У меня, однако, был бы достаточный повод для беспокойства, если бы не мое полнейшее равнодушие. Ибо да станет вам известно, что не успели мы с Эмили, сидевшей со мной в карете, отъехать за четыре дома от Оперы, как с нами поравнялась карета суровой святоши и, вследствие образовавшегося затора, простояла рядом с нашей минут семь-восемь. Мы видели друг друга, как в ясный полдень, и избежать этого не было никакой возможности.
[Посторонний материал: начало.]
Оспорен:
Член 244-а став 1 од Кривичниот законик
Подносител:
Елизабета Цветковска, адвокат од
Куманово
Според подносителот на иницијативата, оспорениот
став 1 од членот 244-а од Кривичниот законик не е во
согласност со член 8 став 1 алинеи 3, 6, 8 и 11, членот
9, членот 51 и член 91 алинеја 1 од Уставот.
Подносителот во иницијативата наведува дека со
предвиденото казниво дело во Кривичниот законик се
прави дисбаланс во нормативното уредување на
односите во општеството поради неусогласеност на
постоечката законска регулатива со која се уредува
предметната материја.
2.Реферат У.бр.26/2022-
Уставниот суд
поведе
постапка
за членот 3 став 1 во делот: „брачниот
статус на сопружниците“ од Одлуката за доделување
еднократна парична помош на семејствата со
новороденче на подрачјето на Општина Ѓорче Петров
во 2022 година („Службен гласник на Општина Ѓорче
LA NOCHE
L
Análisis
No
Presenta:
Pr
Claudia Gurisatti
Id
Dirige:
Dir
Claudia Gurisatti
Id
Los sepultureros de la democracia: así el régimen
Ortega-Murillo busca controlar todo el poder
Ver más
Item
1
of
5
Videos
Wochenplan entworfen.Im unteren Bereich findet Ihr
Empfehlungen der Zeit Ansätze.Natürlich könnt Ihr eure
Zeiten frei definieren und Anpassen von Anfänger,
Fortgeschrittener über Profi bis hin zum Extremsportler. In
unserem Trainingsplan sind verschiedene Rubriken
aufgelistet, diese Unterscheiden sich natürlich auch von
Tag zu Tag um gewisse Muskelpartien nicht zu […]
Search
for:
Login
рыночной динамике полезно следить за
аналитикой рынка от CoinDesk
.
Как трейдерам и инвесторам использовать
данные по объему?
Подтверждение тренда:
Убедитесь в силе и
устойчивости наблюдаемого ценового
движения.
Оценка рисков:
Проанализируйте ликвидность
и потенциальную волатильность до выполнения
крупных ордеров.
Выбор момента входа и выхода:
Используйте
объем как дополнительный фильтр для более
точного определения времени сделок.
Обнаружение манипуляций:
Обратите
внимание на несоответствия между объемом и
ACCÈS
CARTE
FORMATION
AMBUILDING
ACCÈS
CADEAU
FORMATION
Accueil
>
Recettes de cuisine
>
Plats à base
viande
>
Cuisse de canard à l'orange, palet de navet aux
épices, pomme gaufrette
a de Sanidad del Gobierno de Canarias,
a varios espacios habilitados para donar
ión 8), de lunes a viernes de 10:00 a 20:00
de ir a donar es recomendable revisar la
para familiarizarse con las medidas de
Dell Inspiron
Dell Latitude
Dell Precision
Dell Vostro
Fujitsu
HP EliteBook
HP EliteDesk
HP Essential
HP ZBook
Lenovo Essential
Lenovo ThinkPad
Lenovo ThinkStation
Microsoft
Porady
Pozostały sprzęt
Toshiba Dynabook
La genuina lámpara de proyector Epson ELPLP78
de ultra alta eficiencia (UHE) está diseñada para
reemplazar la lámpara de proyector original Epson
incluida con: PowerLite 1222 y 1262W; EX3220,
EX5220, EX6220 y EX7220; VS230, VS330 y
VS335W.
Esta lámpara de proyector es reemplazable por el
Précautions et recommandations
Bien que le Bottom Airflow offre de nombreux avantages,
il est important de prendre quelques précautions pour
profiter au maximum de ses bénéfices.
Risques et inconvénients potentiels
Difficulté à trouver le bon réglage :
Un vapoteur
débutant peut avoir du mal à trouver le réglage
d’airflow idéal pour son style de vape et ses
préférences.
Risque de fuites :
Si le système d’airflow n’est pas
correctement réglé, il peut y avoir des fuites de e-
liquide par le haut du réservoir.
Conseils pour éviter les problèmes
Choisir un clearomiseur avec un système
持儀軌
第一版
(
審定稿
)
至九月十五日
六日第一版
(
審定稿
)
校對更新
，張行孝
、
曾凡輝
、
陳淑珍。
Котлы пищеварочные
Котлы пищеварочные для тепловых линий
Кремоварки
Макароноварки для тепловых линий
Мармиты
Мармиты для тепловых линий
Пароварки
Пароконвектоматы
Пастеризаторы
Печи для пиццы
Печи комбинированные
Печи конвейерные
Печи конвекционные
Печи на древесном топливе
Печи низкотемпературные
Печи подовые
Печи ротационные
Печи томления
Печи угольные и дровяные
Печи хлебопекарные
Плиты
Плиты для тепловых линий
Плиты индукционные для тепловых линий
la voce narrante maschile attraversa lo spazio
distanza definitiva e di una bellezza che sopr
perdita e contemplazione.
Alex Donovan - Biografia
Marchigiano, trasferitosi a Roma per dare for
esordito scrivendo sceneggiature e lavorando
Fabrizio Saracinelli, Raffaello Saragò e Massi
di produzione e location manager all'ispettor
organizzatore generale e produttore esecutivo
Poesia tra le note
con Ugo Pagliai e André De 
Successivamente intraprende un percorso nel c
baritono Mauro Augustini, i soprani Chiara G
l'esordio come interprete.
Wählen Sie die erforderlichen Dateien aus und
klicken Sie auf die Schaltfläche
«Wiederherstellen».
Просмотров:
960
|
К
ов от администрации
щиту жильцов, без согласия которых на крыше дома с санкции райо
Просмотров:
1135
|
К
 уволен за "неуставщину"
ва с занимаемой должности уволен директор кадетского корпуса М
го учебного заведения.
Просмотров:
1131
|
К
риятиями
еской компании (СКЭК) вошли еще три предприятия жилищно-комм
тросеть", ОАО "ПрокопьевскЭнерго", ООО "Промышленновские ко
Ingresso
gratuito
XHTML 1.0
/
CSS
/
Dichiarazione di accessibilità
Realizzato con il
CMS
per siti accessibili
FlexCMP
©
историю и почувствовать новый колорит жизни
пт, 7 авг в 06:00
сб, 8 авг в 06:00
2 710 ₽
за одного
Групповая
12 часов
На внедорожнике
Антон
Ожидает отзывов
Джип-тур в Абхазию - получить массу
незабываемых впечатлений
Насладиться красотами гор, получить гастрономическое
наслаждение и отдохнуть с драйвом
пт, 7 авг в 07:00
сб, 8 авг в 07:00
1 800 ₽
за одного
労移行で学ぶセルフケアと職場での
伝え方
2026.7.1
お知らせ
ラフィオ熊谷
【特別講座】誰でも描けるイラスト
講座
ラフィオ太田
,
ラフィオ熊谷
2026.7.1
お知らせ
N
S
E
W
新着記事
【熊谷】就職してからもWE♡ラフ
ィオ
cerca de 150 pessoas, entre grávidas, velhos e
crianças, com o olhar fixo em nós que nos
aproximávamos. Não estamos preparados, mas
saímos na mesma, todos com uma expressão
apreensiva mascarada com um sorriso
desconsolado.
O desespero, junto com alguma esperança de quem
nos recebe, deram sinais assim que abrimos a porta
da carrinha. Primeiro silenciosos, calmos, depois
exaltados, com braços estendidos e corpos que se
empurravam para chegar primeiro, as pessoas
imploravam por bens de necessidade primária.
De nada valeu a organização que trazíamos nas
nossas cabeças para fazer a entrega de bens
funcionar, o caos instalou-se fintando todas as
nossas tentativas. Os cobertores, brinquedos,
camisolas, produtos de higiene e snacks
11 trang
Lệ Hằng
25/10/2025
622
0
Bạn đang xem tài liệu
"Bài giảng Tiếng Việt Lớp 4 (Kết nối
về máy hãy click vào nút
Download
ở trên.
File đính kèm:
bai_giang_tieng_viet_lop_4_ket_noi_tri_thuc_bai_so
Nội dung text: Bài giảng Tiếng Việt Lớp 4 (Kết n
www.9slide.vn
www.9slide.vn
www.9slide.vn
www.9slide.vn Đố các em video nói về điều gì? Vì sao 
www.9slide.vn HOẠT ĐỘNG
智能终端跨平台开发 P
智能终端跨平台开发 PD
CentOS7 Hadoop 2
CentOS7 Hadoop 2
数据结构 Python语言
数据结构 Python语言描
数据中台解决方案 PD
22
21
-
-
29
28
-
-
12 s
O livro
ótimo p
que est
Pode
Но это еще не все: мне пришло в голову сообщить Эмили, что эта дама – та самая, которой я писал пресловутое письмо (вы, может быть, припомните эту мою выходку, когда сама Эмили служила пюпитром) []. Она-то этого не забыла и, смешливая по натуре, не успокоилась, пока не нагляделась вдосталь на эту, по ее выражению, ходячую добродетель, хохоча при этом так непристойно, что можно было действительно выйти из себя.
Но и это не все: может быть, вы сомневаетесь в том, что ревнивица послала ко мне в тот же вечер? Меня не оказалось дома, но она в своем упорстве отправила слугу вторично, велев ему дождаться моего возвращения. Я же, решив остаться у Эмили, отослал карету домой, а кучеру велел только приехать за мной утром. Застав посланца любви в моем доме, кучер безо всяких околичностей сообщил ему, что я не возвращусь до утра.